Think About It: A picture worth 1,000 guns

I wrote this column following the Parkland shooting after thinking about ways to move beyond our inaction to answering, truly solving, the questions surrounding mass killings in schools. I promised myself to submit it to the Gazette after the next shooting. It’s only been three months.

Could it be that we are unable to take major steps to control gun violence because we are stuck in our own kindness?

I’m having a daytime version of a recurring dream, in some cases, presented as a waking nightmare. I, like many of you, have a visceral response to my own imagination when I attempt to imagine the terror and ravished bodies of 5 and 6-year-old and 16, 17, and 18-year-old children.

Most of us close our eyes and protect our children from images so terrible as to leave a lasting effect. Gratefully, persons who want to see those images are rare, and more likely characters in a horror movie. Regretfully, some do exist and are drawn to such images on the dark web.

Our public media are required to warn us of any pending images or language that can cause us the slightest discomfort. We are familiar with “warning, this contains mature content” or “warning, the images you are about to see may be difficult to view” or something like that.

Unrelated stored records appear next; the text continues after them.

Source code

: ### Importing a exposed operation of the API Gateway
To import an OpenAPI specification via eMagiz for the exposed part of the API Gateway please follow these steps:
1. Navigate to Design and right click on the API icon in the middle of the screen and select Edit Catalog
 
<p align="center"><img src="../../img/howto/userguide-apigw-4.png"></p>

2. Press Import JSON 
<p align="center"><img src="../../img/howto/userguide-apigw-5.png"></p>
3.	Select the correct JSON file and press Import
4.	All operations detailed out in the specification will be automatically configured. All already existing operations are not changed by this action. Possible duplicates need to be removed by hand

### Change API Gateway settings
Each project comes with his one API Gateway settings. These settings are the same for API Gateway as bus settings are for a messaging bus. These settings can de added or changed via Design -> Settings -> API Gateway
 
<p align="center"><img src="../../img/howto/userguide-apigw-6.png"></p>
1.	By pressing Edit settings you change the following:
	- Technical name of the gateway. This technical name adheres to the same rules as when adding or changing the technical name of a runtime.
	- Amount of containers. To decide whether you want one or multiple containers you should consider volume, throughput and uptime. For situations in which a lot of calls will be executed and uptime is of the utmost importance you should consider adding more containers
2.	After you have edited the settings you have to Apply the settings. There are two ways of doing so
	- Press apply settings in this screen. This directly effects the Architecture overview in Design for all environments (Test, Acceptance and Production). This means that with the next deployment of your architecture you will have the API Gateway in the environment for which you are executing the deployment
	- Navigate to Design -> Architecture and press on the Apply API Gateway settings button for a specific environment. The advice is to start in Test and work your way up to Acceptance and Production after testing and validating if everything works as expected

What’s interesting is that the images or language are often harmless in that adults ought to be able to handle them. Recently, one of my columns carried the warning “The following column includes sensitive subject matter.” I didn’t mind because I believe that people should be offered the choice about whether to be exposed to certain images.

We are often warned before scenes from war are shown. Who really, besides those dark web travelers, can see a parent carrying a dead child or anyone dying a painful death following exposure to chemical weapons and feel anything but tremendous sorrow, anguish and outrage?

What concerns me is that we readily participate in this kind protection from truth and allow ourselves this deception of reality.

How much does our avoidance of gun-caused carnage lead us into a false understanding that it really isn’t as bad as we think? Do such shields allow us to live in denial of harsh realities? Does our own avoidance and denial cause us to believe that there is no need to change the culture, the environment and ourselves?

Do such shields and denial allow us to be manipulated by interests that wish to step between us and any action that might prevent gun violence?

Disturbing images disturb

At this moment many of you should be protesting this lead-in to the conclusion to always offer choice to view or not view disturbing images but to always show the images. We should not hide the harsh realities, particularly of the violent massacre of children by a weapon that shreds the bodies and lives of many in the briefest of time.

I make your argument for you. Who wishes the loved ones of victims to see and repeatedly experience the final terrible moments of a person so precious in their lives.

I don’t, but it’s the only reluctance I have which is lessened every time I see the amazing strength of parents who lost a child and children who saw other children blown apart or, later as they escaped, stepped over the torn-up bodies of their friends. Those strong voices have put themselves on the front lines of a debate to control gun violence — not gun control, gun violence control.

They will be there even though the political forces of the NRA, self-named gun rights advocates, the controlling party in Congress and the ever-elastic President of the USA advance again now that the victims’ bodies have been buried.

Our “I’ll take the heat” President proposes the NRA safe policies of tightening the holes in background checks, funding more mental health services and arming teachers.

Do we forget that shortly after his inauguration, this President with the support of his party signed the order rescinding a President Obama regulation that required the Social Security Administration to submit names of those receiving SSA benefits due to mental health disability for use in background checks?

Do we forget it is this President and his party that want to eliminate Obamacare that includes a provision for mental health? Do we forget that teachers should be the best teachers and not the best marksmen when we minimize their influential role by offering more money to carry a gun and not to create responsible and educated adults?

It’s all so easy … except that it isn’t.

Limited horror bandwidth

Seems like we can only handle horror for so long and must retreat to the normalcy of our lives or the legislative process which can only make “incremental” progress. Translated to mean pretend or no progress.

It makes more sense to me to keep showing the images and having the children tell their story often than to wait for another shooting and more slaughter. There is a possibility that repeated exposure to graphic images should we dare look will bring out our responsible adults.

Experts in trauma counseling tell us that the best antidote to PTSD, feelings of vulnerability and anxiety following experiencing or witnessing trauma such as mass killings is talking, telling the story, sharing. Hearing “we will learn from your tragedy” and “we will keep you safe from now on” is medicine for living through terror.

We must see what they saw so we will act to control gun violence in any way we can.

We can do that. We can face the harsh realities, commit not to forget, and band together as responsible adults and citizens to support public safety, especially our children’s.

Bertha Cooper spent her career years as a health care organization and program administrator and consultant and is a featured columnist in the Sequim Gazette. Cooper has lived in Sequim with her husband for nearly 20 years.